> [Directions]
Please decide whether each statement below agrees with the text on the context of the TPNW, answering yes or no and quoting the deciding words of that text: 1. The New START treaty with Russia was extended until February 2026. 2. The P5 restatement of the Reagan-Gorbachev declaration was issued on 3 January 2022. 3. The strategic dialogue with Russia continued despite the Russian aggression against Ukraine.

(Passage for review)

The context of the TPNW
A dominant narrative of 2021 was increased competition between major powers, centred on new weapons systems and regional hotspots and with clear risks of escalation to nuclear war. There was also increasing engagement with the Treaty on the Prohibition of Nuclear Weapons (TPNW), which has been mobilized as a vehicle for collective resistance to the structures of power that perpetuate the existence of nuclear weapons and the risk of nuclear violence.

As the 2021 edition of the Nuclear Weapons Ban Monitor was being prepared for print in March 2022, Russia had launched a devastating invasion of Ukraine only to meet fierce resistance. In order to try and deter direct NATO military involvement in the conflict, President Vladimir Putin had issued threats to use nuclear weapons and ordered Russian nuclear forces to be placed in a ‘special regime of combat duty’, raising the risk of deliberate or inadvertent escalation to nuclear war. The war in Ukraine is yet another stark reminder of the profound dangers of living in a world in which powerful states insist their security must rest on capacity for massive and indiscriminate nuclear violence. We have ended up trusting to luck rather than the supposed stabilizing effects of nuclear deterrence.
Only weeks earlier, on 3 January 2022, the five permanent — and nuclear-armed — members of the United Nations Security Council (P5) issued a restatement of the Reagan-Gorbachev declaration that a nuclear war ‘cannot be won and must never be fought’. Yet, their reliance on nuclear deterrence means these very same states are continuously preparing to fight, and try and win, nuclear wars. The year 2021 also saw deepening confrontation not only between Russia and the United States and its allies in the North Atlantic Treaty Organization (NATO), but also between China and the United States and its allies in Asia and Europe. In addition, there were rising tensions between China and another nuclear-armed state, India. The year was peppered with military preparations for armed conflict, in Ukraine and other hotspots such as Taiwan and Ladakh. The shadow of nuclear violence hangs over all of these conflicts because they create plausible pathways for escalation in which control of a crisis could slip away from political and military leaderships.
Even before the war in Ukraine, the broader geopolitical context for the TPNW was deep uncertainty about the direction of world politics and the rules and institutions of global order, including the ‘nuclear order’ – the system of institutions and rules that determines who can do what with nuclear technologies. Decades of work to build a nuclear arms control regime have been unpicked, and quantitative and qualitative vertical proliferation by nuclear-armed states is ongoing. Moreover, the ways in which cyber warfare, advanced missile defences, and an artificial intelligence (AI) revolution could enhance the possibility of nuclear violence — in Ukraine and future confrontations — have added to a sense of nuclear disorder.
These dynamics were, for a time, moderated somewhat by the change in approach by the incoming United States (US) administration in January 2021, which led to the extension of the New START treaty with Russia until February 2026, along with the resumption of a strategic dialogue with Russia. Other promising signs were a proposed dialogue with China and an effort to re-engage with Iran on the Joint Comprehensive Plan of Action (JCPOA). The strategic dialogue with Russia was abruptly interrupted by the Russian aggression against Ukraine.

(End Passage for review)
(Material shown)

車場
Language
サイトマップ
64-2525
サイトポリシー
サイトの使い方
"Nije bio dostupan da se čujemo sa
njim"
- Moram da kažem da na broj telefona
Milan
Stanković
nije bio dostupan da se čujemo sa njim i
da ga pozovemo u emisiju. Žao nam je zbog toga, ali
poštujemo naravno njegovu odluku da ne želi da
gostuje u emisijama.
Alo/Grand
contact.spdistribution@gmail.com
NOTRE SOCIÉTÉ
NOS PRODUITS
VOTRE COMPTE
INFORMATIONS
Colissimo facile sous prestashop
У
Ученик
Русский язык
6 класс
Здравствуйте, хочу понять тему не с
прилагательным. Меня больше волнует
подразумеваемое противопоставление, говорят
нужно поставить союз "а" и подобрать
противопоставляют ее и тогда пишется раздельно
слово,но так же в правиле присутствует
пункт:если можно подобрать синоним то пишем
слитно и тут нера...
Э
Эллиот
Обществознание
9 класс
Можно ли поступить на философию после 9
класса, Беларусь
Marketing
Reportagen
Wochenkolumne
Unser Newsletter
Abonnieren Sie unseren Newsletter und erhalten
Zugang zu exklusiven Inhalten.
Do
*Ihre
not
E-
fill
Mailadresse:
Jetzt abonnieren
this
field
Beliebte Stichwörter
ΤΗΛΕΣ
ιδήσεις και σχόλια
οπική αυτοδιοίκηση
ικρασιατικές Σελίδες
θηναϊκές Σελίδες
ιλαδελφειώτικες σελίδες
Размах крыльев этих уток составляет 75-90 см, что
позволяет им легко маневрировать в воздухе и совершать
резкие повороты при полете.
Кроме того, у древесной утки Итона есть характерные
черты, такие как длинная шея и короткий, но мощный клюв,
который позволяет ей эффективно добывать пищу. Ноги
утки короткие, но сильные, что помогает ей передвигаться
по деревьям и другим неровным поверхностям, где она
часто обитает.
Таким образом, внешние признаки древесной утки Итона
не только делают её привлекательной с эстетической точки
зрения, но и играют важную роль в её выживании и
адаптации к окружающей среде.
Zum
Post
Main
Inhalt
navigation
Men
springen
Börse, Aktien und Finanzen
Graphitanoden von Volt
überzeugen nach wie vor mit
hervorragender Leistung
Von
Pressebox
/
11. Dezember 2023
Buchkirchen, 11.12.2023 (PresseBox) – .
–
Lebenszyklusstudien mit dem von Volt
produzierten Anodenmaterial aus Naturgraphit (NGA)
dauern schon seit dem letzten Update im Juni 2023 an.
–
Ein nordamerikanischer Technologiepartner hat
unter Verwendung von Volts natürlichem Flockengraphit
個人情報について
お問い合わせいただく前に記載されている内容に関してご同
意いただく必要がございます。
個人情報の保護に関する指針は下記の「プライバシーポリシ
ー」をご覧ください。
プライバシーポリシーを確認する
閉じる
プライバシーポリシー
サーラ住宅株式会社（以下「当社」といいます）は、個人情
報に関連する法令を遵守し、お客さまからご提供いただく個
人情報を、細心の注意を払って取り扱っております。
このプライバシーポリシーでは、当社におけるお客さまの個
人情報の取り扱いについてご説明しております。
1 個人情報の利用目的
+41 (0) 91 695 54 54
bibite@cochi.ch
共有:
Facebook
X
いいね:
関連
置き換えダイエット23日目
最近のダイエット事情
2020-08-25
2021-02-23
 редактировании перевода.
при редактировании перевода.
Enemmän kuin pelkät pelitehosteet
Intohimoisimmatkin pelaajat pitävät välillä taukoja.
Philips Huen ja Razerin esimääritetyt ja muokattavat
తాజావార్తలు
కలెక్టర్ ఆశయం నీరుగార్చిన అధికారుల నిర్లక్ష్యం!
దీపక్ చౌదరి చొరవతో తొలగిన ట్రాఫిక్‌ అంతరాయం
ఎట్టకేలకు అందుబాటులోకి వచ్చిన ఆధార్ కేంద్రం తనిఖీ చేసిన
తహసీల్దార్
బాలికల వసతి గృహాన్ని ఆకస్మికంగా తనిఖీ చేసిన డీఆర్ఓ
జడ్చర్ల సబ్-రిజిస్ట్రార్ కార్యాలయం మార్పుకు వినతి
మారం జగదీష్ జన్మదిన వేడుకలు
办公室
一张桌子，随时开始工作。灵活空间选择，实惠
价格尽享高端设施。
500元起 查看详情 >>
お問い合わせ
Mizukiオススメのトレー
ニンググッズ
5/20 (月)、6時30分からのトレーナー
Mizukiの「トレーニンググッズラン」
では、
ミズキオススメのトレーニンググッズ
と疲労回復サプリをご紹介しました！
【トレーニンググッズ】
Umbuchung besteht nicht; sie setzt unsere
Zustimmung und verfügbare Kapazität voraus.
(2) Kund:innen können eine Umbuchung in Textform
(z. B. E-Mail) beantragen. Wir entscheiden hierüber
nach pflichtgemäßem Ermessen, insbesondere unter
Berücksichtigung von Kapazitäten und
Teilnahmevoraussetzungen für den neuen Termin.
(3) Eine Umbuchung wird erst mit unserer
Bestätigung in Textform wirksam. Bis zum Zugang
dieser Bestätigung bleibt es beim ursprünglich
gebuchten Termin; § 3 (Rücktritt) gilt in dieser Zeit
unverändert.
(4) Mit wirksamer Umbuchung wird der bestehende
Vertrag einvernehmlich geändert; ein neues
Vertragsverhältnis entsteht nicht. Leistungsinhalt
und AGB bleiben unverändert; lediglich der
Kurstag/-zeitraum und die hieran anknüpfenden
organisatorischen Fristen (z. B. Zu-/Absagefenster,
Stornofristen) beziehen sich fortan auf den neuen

(End Material shown)

> [Completed task]
1. Yes: "which led to the extension of the New START treaty with Russia until February 2026"
2. Yes: "on 3 January 2022, the five permanent — and nuclear-armed — members of the United Nations Security Council (P5) issued a restatement of the Reagan-Gorbachev declaration"
3. No: "The strategic dialogue with Russia was abruptly interrupted by the Russian aggression against Ukraine."